Risk factors prior to cardiac arrest will be obtained from the CMP and include patient characteristics on admission to critical care, and physiology during the first 24 hours in critical care.
Risk factors during arrest will be obtained from CIRCA data collection forms and include presenting/first documented rhythm, previous medical history and receipt of organ support in the 24 hours prior to cardiac arrest.
Risk factors post arrest will be obtained from CIRCA data collection forms and include duration of (first) arrest, level of sedation and/or paralysis, physiology 24 hours post-arrest and receipt of post-event organ support.
A complete list of potential risk factors for each outcome is defined in full in the statistical analysis plan which will be published on the study website (https://www.icnarc.org/Our-Research/Studies/Circa/About). Where appropriate, risk factors will be removed as necessary following checks on final sample size and assessing relevant model assumptions. Final models for each secondary outcome analysed will be reported as adjusted and unadjusted estimates (odds ratio, relative risk, mean difference and hazard ratio, as appropriate), 95% confidence intervals and
Handling of missing data
Missing data will be assessed for all data items collected and outcome measures. Multiple imputation methods will be considered for any high levels of missing data, assuming the data are missing at random (MAR).
Statistical software
All analyses will be conducted in Stata/MP version 16.1 (StataCorp, Texas).
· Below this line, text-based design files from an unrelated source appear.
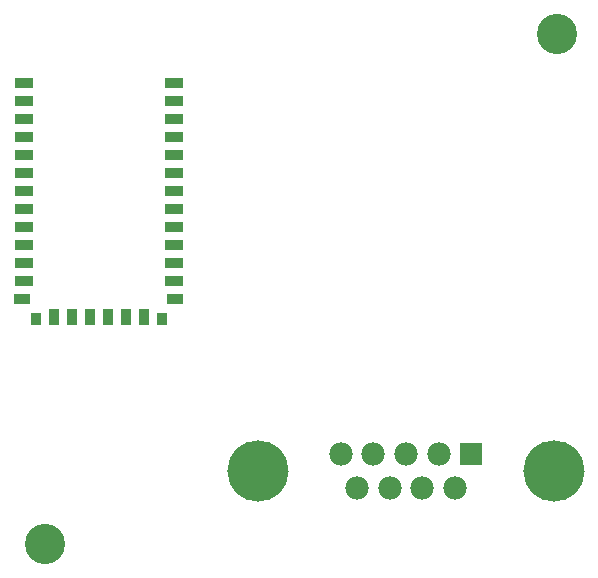
<source format=gbs>
G75*
G70*
%OFA0B0*%
%FSLAX24Y24*%
%IPPOS*%
%LPD*%
%AMOC8*
5,1,8,0,0,1.08239X$1,22.5*
%
%ADD10R,0.0640X0.0360*%
%ADD11R,0.0540X0.0360*%
%ADD12R,0.0360X0.0440*%
%ADD13R,0.0360X0.0540*%
%ADD14C,0.1340*%
%ADD15R,0.0780X0.0780*%
%ADD16C,0.0780*%
%ADD17C,0.2040*%
D10*
X000951Y012697D03*
X000951Y013297D03*
X000951Y013897D03*
X000951Y014497D03*
X000951Y015097D03*
X000951Y015697D03*
X000951Y016297D03*
X000951Y016897D03*
X000951Y017497D03*
X000951Y018097D03*
X000951Y018697D03*
X000951Y019297D03*
X005951Y019297D03*
X005951Y018697D03*
X005951Y018097D03*
X005951Y017497D03*
X005951Y016897D03*
X005951Y016297D03*
X005951Y015697D03*
X005951Y015097D03*
X005951Y014497D03*
X005951Y013897D03*
X005951Y013297D03*
X005951Y012697D03*
D11*
X006001Y012097D03*
X000901Y012097D03*
D12*
X001351Y011447D03*
X005551Y011447D03*
D13*
X004951Y011497D03*
X004351Y011497D03*
X003751Y011497D03*
X003151Y011497D03*
X002551Y011497D03*
X001951Y011497D03*
D14*
X001640Y003938D03*
X018727Y020946D03*
D15*
X015868Y006938D03*
D16*
X014778Y006938D03*
X015321Y005820D03*
X014231Y005820D03*
X013144Y005820D03*
X013687Y006938D03*
X012597Y006938D03*
X011506Y006938D03*
X012053Y005820D03*
D17*
X008766Y006379D03*
X018609Y006379D03*
M02*

</source>
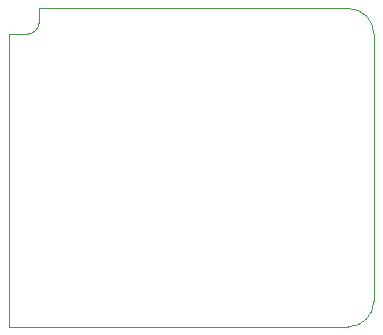
<source format=gbr>
G04 #@! TF.GenerationSoftware,KiCad,Pcbnew,(5.1.5)-3*
G04 #@! TF.CreationDate,2020-06-15T13:00:21-04:00*
G04 #@! TF.ProjectId,Wemo_Shield,57656d6f-5f53-4686-9965-6c642e6b6963,v1*
G04 #@! TF.SameCoordinates,Original*
G04 #@! TF.FileFunction,Profile,NP*
%FSLAX46Y46*%
G04 Gerber Fmt 4.6, Leading zero omitted, Abs format (unit mm)*
G04 Created by KiCad (PCBNEW (5.1.5)-3) date 2020-06-15 13:00:21*
%MOMM*%
%LPD*%
G04 APERTURE LIST*
%ADD10C,0.050000*%
G04 APERTURE END LIST*
D10*
X158800000Y-111100000D02*
G75*
G02X156650000Y-113250000I-2150000J0D01*
G01*
X156650000Y-86300000D02*
G75*
G02X158800000Y-88450000I0J-2150000D01*
G01*
X130450000Y-87500000D02*
X130450000Y-86300000D01*
X130450000Y-87500000D02*
G75*
G02X129500000Y-88450000I-950000J0D01*
G01*
X127950000Y-113250000D02*
X127950000Y-88450000D01*
X156650000Y-113250000D02*
X127950000Y-113250000D01*
X158800000Y-88450000D02*
X158800000Y-111100000D01*
X130450000Y-86300000D02*
X156650000Y-86300000D01*
X127950000Y-88450000D02*
X129500000Y-88450000D01*
M02*

</source>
Study oversight and ethics
The study has received a favourable opinion in ethical review (REC reference: 19/SC/0465) and Section 251 approval (CAG reference: 19/CAG/0173).
Discussion
The CIRCA study opened on 27/01/2020 and a total of 93 adult, general intensive care units from 89 hospital sites across England and Wales have participated overall. With COVID-19 related pauses taken into account, enrolment will close on 14th June 2021 and the final follow-up completed 12 months later.
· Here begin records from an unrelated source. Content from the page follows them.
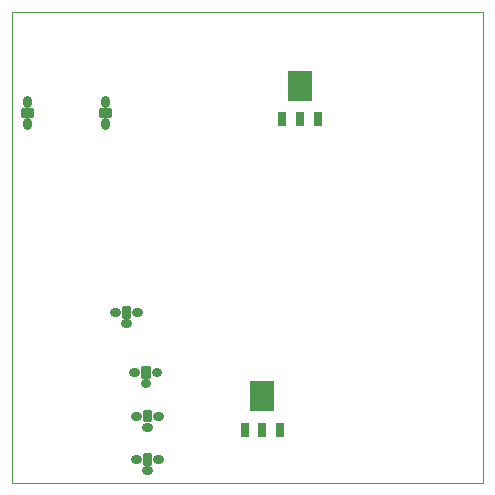
<source format=gbr>
G75*
%MOIN*%
%OFA0B0*%
%FSLAX24Y24*%
%IPPOS*%
%LPD*%
%AMOC8*
5,1,8,0,0,1.08239X$1,22.5*
%
%ADD10C,0.0010*%
%ADD11R,0.0315X0.0472*%
%ADD12R,0.0787X0.0984*%
%ADD13C,0.0315*%
%ADD14C,0.0157*%
D10*
X000280Y001140D02*
X000280Y016840D01*
X015980Y016840D01*
X015980Y001140D01*
X000280Y001140D01*
D11*
X008039Y002910D03*
X008630Y002910D03*
X009221Y002910D03*
X009289Y013260D03*
X009880Y013260D03*
X010471Y013260D03*
D12*
X009880Y014382D03*
X008630Y004032D03*
D13*
X005180Y003390D02*
X005180Y003390D01*
X005120Y003390D01*
X005120Y003390D01*
X005180Y003390D01*
X004750Y003010D02*
X004750Y003010D01*
X004810Y003010D01*
X004810Y003010D01*
X004750Y003010D01*
X004380Y003390D02*
X004380Y003390D01*
X004440Y003390D01*
X004440Y003390D01*
X004380Y003390D01*
X004700Y004460D02*
X004700Y004460D01*
X004760Y004460D01*
X004760Y004460D01*
X004700Y004460D01*
X005130Y004840D02*
X005130Y004840D01*
X005070Y004840D01*
X005070Y004840D01*
X005130Y004840D01*
X004330Y004840D02*
X004330Y004840D01*
X004390Y004840D01*
X004390Y004840D01*
X004330Y004840D01*
X004050Y006460D02*
X004050Y006460D01*
X004110Y006460D01*
X004110Y006460D01*
X004050Y006460D01*
X004480Y006840D02*
X004480Y006840D01*
X004420Y006840D01*
X004420Y006840D01*
X004480Y006840D01*
X003680Y006840D02*
X003680Y006840D01*
X003740Y006840D01*
X003740Y006840D01*
X003680Y006840D01*
X004380Y001940D02*
X004380Y001940D01*
X004440Y001940D01*
X004440Y001940D01*
X004380Y001940D01*
X004750Y001560D02*
X004750Y001560D01*
X004810Y001560D01*
X004810Y001560D01*
X004750Y001560D01*
X005180Y001940D02*
X005180Y001940D01*
X005120Y001940D01*
X005120Y001940D01*
X005180Y001940D01*
X003380Y013081D02*
X003380Y013081D01*
X003380Y013161D01*
X003380Y013161D01*
X003380Y013081D01*
X003380Y013819D02*
X003380Y013819D01*
X003380Y013899D01*
X003380Y013899D01*
X003380Y013819D01*
X000780Y013819D02*
X000780Y013819D01*
X000780Y013899D01*
X000780Y013899D01*
X000780Y013819D01*
X000780Y013081D02*
X000780Y013081D01*
X000780Y013161D01*
X000780Y013161D01*
X000780Y013081D01*
D14*
X000899Y013411D02*
X000661Y013411D01*
X000661Y013569D01*
X000899Y013569D01*
X000899Y013411D01*
X000899Y013567D02*
X000661Y013567D01*
X003261Y013411D02*
X003499Y013411D01*
X003261Y013411D02*
X003261Y013569D01*
X003499Y013569D01*
X003499Y013411D01*
X003499Y013567D02*
X003261Y013567D01*
X004159Y006959D02*
X004159Y006721D01*
X004001Y006721D01*
X004001Y006959D01*
X004159Y006959D01*
X004159Y006877D02*
X004001Y006877D01*
X004809Y004959D02*
X004809Y004721D01*
X004651Y004721D01*
X004651Y004959D01*
X004809Y004959D01*
X004809Y004877D02*
X004651Y004877D01*
X004859Y003509D02*
X004859Y003271D01*
X004701Y003271D01*
X004701Y003509D01*
X004859Y003509D01*
X004859Y003427D02*
X004701Y003427D01*
X004859Y002059D02*
X004859Y001821D01*
X004701Y001821D01*
X004701Y002059D01*
X004859Y002059D01*
X004859Y001977D02*
X004701Y001977D01*
M02*

</source>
The CIRCA study will determine the incidence and outcomes of critical illness-related cardiac arrest in critical care units in England and Wales. In addition, it will link with national clinical audits (Case Mix Programme and NCAA) to provide detailed information on patient groups at risk, potentially allowing identification of those at greatest risk at admission to critical care. In addition, and unanticipated at the outset of the study, CIRCA will include data from COVID-19 admissions to critical care in England and Wales.
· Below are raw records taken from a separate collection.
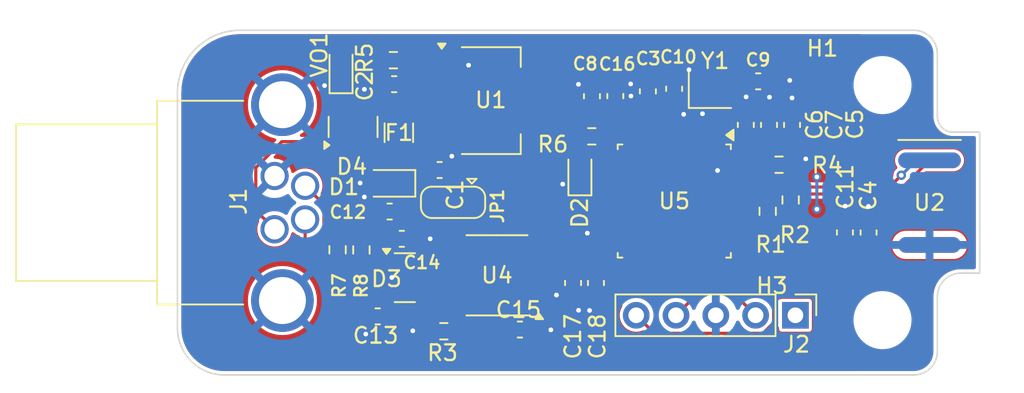
<source format=kicad_pcb>
(kicad_pcb
	(version 20240108)
	(generator "pcbnew")
	(generator_version "8.0")
	(general
		(thickness 1.6)
		(legacy_teardrops no)
	)
	(paper "A4")
	(layers
		(0 "F.Cu" signal)
		(31 "B.Cu" signal)
		(32 "B.Adhes" user "B.Adhesive")
		(33 "F.Adhes" user "F.Adhesive")
		(34 "B.Paste" user)
		(35 "F.Paste" user)
		(36 "B.SilkS" user "B.Silkscreen")
		(37 "F.SilkS" user "F.Silkscreen")
		(38 "B.Mask" user)
		(39 "F.Mask" user)
		(40 "Dwgs.User" user "User.Drawings")
		(41 "Cmts.User" user "User.Comments")
		(42 "Eco1.User" user "User.Eco1")
		(43 "Eco2.User" user "User.Eco2")
		(44 "Edge.Cuts" user)
		(45 "Margin" user)
		(46 "B.CrtYd" user "B.Courtyard")
		(47 "F.CrtYd" user "F.Courtyard")
		(48 "B.Fab" user)
		(49 "F.Fab" user)
		(50 "User.1" user)
		(51 "User.2" user)
		(52 "User.3" user)
		(53 "User.4" user)
		(54 "User.5" user)
		(55 "User.6" user)
		(56 "User.7" user)
		(57 "User.8" user)
		(58 "User.9" user)
	)
	(setup
		(stackup
			(layer "F.SilkS"
				(type "Top Silk Screen")
			)
			(layer "F.Paste"
				(type "Top Solder Paste")
			)
			(layer "F.Mask"
				(type "Top Solder Mask")
				(thickness 0.01)
			)
			(layer "F.Cu"
				(type "copper")
				(thickness 0.035)
			)
			(layer "dielectric 1"
				(type "core")
				(thickness 1.51)
				(material "FR4")
				(epsilon_r 4.5)
				(loss_tangent 0.02)
			)
			(layer "B.Cu"
				(type "copper")
				(thickness 0.035)
			)
			(layer "B.Mask"
				(type "Bottom Solder Mask")
				(thickness 0.01)
			)
			(layer "B.Paste"
				(type "Bottom Solder Paste")
			)
			(layer "B.SilkS"
				(type "Bottom Silk Screen")
			)
			(copper_finish "None")
			(dielectric_constraints no)
		)
		(pad_to_mask_clearance 0)
		(allow_soldermask_bridges_in_footprints no)
		(aux_axis_origin 36 49)
		(pcbplotparams
			(layerselection 0x00010fc_ffffffff)
			(plot_on_all_layers_selection 0x0000000_00000000)
			(disableapertmacros no)
			(usegerberextensions yes)
			(usegerberattributes no)
			(usegerberadvancedattributes no)
			(creategerberjobfile no)
			(dashed_line_dash_ratio 12.000000)
			(dashed_line_gap_ratio 3.000000)
			(svgprecision 4)
			(plotframeref no)
			(viasonmask no)
			(mode 1)
			(useauxorigin yes)
			(hpglpennumber 1)
			(hpglpenspeed 20)
			(hpglpendiameter 15.000000)
			(pdf_front_fp_property_popups yes)
			(pdf_back_fp_property_popups yes)
			(dxfpolygonmode yes)
			(dxfimperialunits yes)
			(dxfusepcbnewfont yes)
			(psnegative no)
			(psa4output no)
			(plotreference yes)
			(plotvalue no)
			(plotfptext yes)
			(plotinvisibletext no)
			(sketchpadsonfab no)
			(subtractmaskfromsilk yes)
			(outputformat 1)
			(mirror no)
			(drillshape 0)
			(scaleselection 1)
			(outputdirectory "gerber")
		)
	)
	(net 0 "")
	(net 1 "+3.3V")
	(net 2 "GND")
	(net 3 "+5V")
	(net 4 "/I2C_SDA")
	(net 5 "/I2C_SCL")
	(net 6 "CAN_H")
	(net 7 "CAN_L")
	(net 8 "Net-(U4-Rs)")
	(net 9 "NRST")
	(net 10 "Net-(U5-PF0)")
	(net 11 "SWDIO")
	(net 12 "Net-(U5-PF1)")
	(net 13 "/Vref")
	(net 14 "Net-(D4-K)")
	(net 15 "Net-(D4-A)")
	(net 16 "Net-(JP1-C)")
	(net 17 "Net-(U5-PB8)")
	(net 18 "unconnected-(U5-PB5-Pad28)")
	(net 19 "unconnected-(U5-PA8-Pad18)")
	(net 20 "unconnected-(U5-PA15-Pad25)")
	(net 21 "SWCLK")
	(net 22 "unconnected-(U5-PA7-Pad13)")
	(net 23 "unconnected-(U5-PA5-Pad11)")
	(net 24 "unconnected-(U5-PA9-Pad19)")
	(net 25 "unconnected-(U5-PA1-Pad7)")
	(net 26 "unconnected-(U5-PB4-Pad27)")
	(net 27 "unconnected-(U5-PA6-Pad12)")
	(net 28 "unconnected-(U5-PA10-Pad20)")
	(net 29 "/CAN_Tx")
	(net 30 "/CAN_Rx")
	(net 31 "unconnected-(U5-PB0-Pad14)")
	(net 32 "unconnected-(U5-PB1-Pad15)")
	(net 33 "unconnected-(U5-PA4-Pad10)")
	(net 34 "Net-(D2-A)")
	(net 35 "unconnected-(U5-PA0-Pad6)")
	(net 36 "/STATUS_LED")
	(net 37 "unconnected-(U5-PA2-Pad8)")
	(net 38 "unconnected-(U5-PB3-Pad26)")
	(net 39 "+3V3")
	(net 40 "Net-(VO1-A)")
	(footprint "Package_TO_SOT_SMD:SOT-23" (layer "F.Cu") (at 146.51 45.79))
	(footprint "Capacitor_SMD:C_0603_1608Metric" (layer "F.Cu") (at 145.545 41.57 180))
	(footprint "Connector_PinHeader_2.54mm:PinHeader_1x05_P2.54mm_Vertical" (layer "F.Cu") (at 171.44 48.19 -90))
	(footprint "Crystal:Crystal_SMD_2016-4Pin_2.0x1.6mm" (layer "F.Cu") (at 165.985 33.81))
	(footprint "FaSTTUBe_connectors:M8_718_4pin_horizontal" (layer "F.Cu") (at 138.2 41 -90))
	(footprint "Capacitor_SMD:C_0603_1608Metric" (layer "F.Cu") (at 153.86 49.1))
	(footprint "MountingHole:MountingHole_3.2mm_M3_DIN965" (layer "F.Cu") (at 177 33.5))
	(footprint "Diode_SMD:D_SOD-323" (layer "F.Cu") (at 145.57 39.77 180))
	(footprint "TTS:TO-39_sidemount" (layer "F.Cu") (at 180 41))
	(footprint "Package_SO:SOIC-8_3.9x4.9mm_P1.27mm" (layer "F.Cu") (at 152.395 45.64 180))
	(footprint "TTS:SOT-23" (layer "F.Cu") (at 143.21 36.17 90))
	(footprint "Resistor_SMD:R_0603_1608Metric" (layer "F.Cu") (at 169.67 41.55 90))
	(footprint "MountingHole:MountingHole_3.2mm_M3_DIN965" (layer "F.Cu") (at 177 48.5))
	(footprint "Resistor_SMD:R_0603_1608Metric" (layer "F.Cu") (at 149 49.21 180))
	(footprint "Resistor_SMD:R_0603_1608Metric" (layer "F.Cu") (at 171.135 40.83 90))
	(footprint "Package_QFP:LQFP-32_7x7mm_P0.8mm" (layer "F.Cu") (at 163.71 40.9 -90))
	(footprint "LED_SMD:LED_0603_1608Metric_Pad1.05x0.95mm_HandSolder" (layer "F.Cu") (at 142.44 32.36 90))
	(footprint "Capacitor_SMD:C_0603_1608Metric" (layer "F.Cu") (at 168.275 36.04 90))
	(footprint "Capacitor_SMD:C_0603_1608Metric" (layer "F.Cu") (at 146.32 43.31 180))
	(footprint "LED_SMD:LED_0603_1608Metric" (layer "F.Cu") (at 157.685 39.05 90))
	(footprint "Fuse:Fuse_1206_3216Metric" (layer "F.Cu") (at 146.13 36.54 -90))
	(footprint "Resistor_SMD:R_0603_1608Metric" (layer "F.Cu") (at 145.78 31.91 180))
	(footprint "Capacitor_SMD:C_0603_1608Metric" (layer "F.Cu") (at 157.25 46.13 -90))
	(footprint "Resistor_SMD:R_0603_1608Metric" (layer "F.Cu") (at 143.74 44.02 90))
	(footprint "Resistor_SMD:R_0603_1608Metric" (layer "F.Cu") (at 170.395 38.58))
	(footprint "Capacitor_SMD:C_0603_1608Metric" (layer "F.Cu") (at 158.455 34.21 90))
	(footprint "Jumper:SolderJumper-3_P1.3mm_Open_RoundedPad1.0x1.5mm" (layer "F.Cu") (at 149.59 40.9825 180))
	(footprint "Capacitor_SMD:C_0603_1608Metric" (layer "F.Cu") (at 163.7 33.73 -90))
	(footprint "Capacitor_SMD:C_0603_1608Metric" (layer "F.Cu") (at 176.11 42.91 90))
	(footprint "Package_TO_SOT_SMD:SOT-223-3_TabPin2" (layer "F.Cu") (at 152 34.49))
	(footprint "Capacitor_SMD:C_0603_1608Metric" (layer "F.Cu") (at 174.6 42.905 90))
	(footprint "Capacitor_SMD:C_0603_1608Metric" (layer "F.Cu") (at 169.065 33.26 180))
	(footprint "Capacitor_SMD:C_0603_1608Metric" (layer "F.Cu") (at 158.71 46.13 -90))
	(footprint "Capacitor_SMD:C_0603_1608Metric" (layer "F.Cu") (at 148.73 38.92))
	(footprint "Resistor_SMD:R_0603_1608Metric" (layer "F.Cu") (at 158.445 36.77 180))
	(footprint "Capacitor_SMD:C_0603_1608Metric" (layer "F.Cu") (at 159.945 34.2 90))
	(footprint "Resistor_SMD:R_0603_1608Metric" (layer "F.Cu") (at 142.22 44.01 -90))
	(footprint "Capacitor_SMD:C_0603_1608Metric" (layer "F.Cu") (at 145.83 33.44 180))
	(footprint "Capacitor_SMD:C_0603_1608Metric" (layer "F.Cu") (at 162.025 33.9 -90))
	(footprint "Capacitor_SMD:C_0603_1608Metric"
		(layer "F.Cu")
		(uuid "f799f0d8-53c8-41b0-ab0d-bc8786e8225b")
		(at 169.755 36.04 90)
		(descr "Capacitor SMD 0603 (1608 Metric), square (rectangular) end terminal, IPC_7351 nominal, (Body size source: IPC-SM-782 page 76, https://www.pcb-3d.com/wordpress/wp-content/uploads/ipc-sm-782a_amendment_1_and_2.pdf), generated with kicad-footprint-generator")
		(tags "capacitor")
		(property "Reference" "C7"
			(at 0 4.17 90)
			(layer "F.SilkS")
			(uuid "ce646771-0a2b-4aa2-bfa9-cea044405c73")
			(effects
				(font
					(size 1 1)
					(thickness 0.15)
				)
			)
		)
		(property "Value" "4.7u"
			(at 0 1.43 90)
			(layer "F.Fab")
			(uuid "fc6c4c72-bdb5-46fb-b4bb-22642a25c161")
			(effects
				(font
					(size 1 1)
					(thickness 0.15)
				)
			)
		)
		(property "Footprint" "Capacitor_SMD:C_0603_1608Metric"
			(at 0 0 90)
			(unlocked yes)
			(layer "F.Fab")
			(hide yes)
			(uuid "7d64e1e9-03e2-4e13-97e2-65d4003b7d9c")
			(effects
				(font
					(size 1.27 1.27)
					(thickness 0.15)
				)
			)
		)
		(property "Datasheet" ""
			(at 0 0 90)
			(unlocked yes)
			(layer "F.Fab")
			(hide yes)
			(uuid "cc3fdb89-739a-4e05-a5b8-39ec390402a5")
			(effects
				(font
					(size 1.27 1.27)
					(thickness 0.15)
				)
			)
		)
		(property "Description" ""
			(at 0 0 90)
			(unlocked yes)
			(layer "F.Fab")
			(hide yes)
			(uuid "8f8bd864-5247-42ec-a757-bfdc2475504f")
			(effects
				(font
					(size 1.27 1.27)
					(thickness 0.15)
				)
			)
		)
		(property "LCSC" "C307331"
			(at 0 0 90)
			(unlocked yes)
			(layer "F.Fab")
			(hide yes)
			(uuid "7ba1aae9-096e-43bd-b1ee-ac2b2d8630ef")
			(effects
				(font
					(size 1 1)
					(thickness 0.15)
				)
			)
		)
		(property ki_fp_filters "C_*")
		(path "/03c70323-fd8c-4a0f-bee3-045c71ce75d3")
		(sheetname "Root")
		(sheetfile "TTS.kicad_sch")
		(attr smd)
		(fp_line
			(start -0.14058 -0.51)
			(end 0.14058 -0.51)
			(stroke
				(width 0.12)
				(type solid)
			)
			(layer "F.SilkS")
			(uuid "5a98640e-5812-45d7-b12d-af1e4304bca7")
		)
		(fp_line
			(start -0.14058 0.51)
			(end 0.14058 0.51)
			(stroke
				(width 0.12)
				(type solid)
			)
			(layer "F.SilkS")
			(uuid "1466c7e4-5a69-4c5d-84cb-5abd2bff22c3")
		)
		(fp_line
			(start 1.48 -0.73)
			(end 1.48 0.73)
			(stroke
				(width 0.05)
				(type solid)
			)
			(layer "F.CrtYd")
			(uuid "2ad5127e-67c6-4a5d-88ef-8f23eddad05b")
		)
		(fp_line
			(start -1.48 -0.73)
			(end 1.48 -0.73)
			(stroke
				(width 0.05)
				(type solid)
			)
			(layer "F.CrtYd")
			(uuid "d4dad208-14a1-4731-9f19-ead8bf982e33")
		)
		(fp_line
			(start 1.48 0.73)
			(end -1.48 0.73)
			(stroke
				(width 0.05)
				(type solid)
			)
			(layer "F.CrtYd")
			(uuid "9ca00a2c-66e5-461b-9c31-fe1a3063b92a")
		)
		(fp_line
			(start -1.48 0.73)
			(end -1.48 -0.73)
			(stroke
				(width 0.05)
				(type solid)
			)
			(layer "F.CrtYd")
			(uuid "348b8e6e-d50c-4a40-a49d-1826cce512d3")
		)
		(fp_line
			(start 0.8 -0.4)
			(end 0.8 0.4)
			(stroke
				(width 0.1)
				(type solid)
			)
			(layer "F.Fab")
			(uuid "0f5fab9c-11d7-48c4-b247-002f0a70536f")
		)
		(fp_line
			(start -0.8 -0.4)
			(end 0.8 -0.4)
			(stroke
				(width 0.1)
				(type solid)
			)
			(layer "F.Fab")
			(uuid "92615bbb-4b24-4ae5-92ba-f4f1a5ecf593")
		)
		(fp_line
			(start 0.8 0.4)
			(end -0.8 0.4)
			(stroke
				(width 0.1)
				
... [210071 chars truncated]
</source>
Results will be presented in separate papers and conference abstracts and/or presentations addressing the primary research question and follow-up in line with the protocol and statistical analysis plan and STROBE reporting guidelines. 16
Footnotes
Declaration of conflicting interests
The author(s) declared no potential conflicts of interest with respect to the research, authorship, and/or publication of this article.
Funding
The author(s) disclosed receipt of the following financial support for the research, authorship, and/or publication of this article: The Study is funded by the Resuscitation Council (UK) (Reference: 6135455598).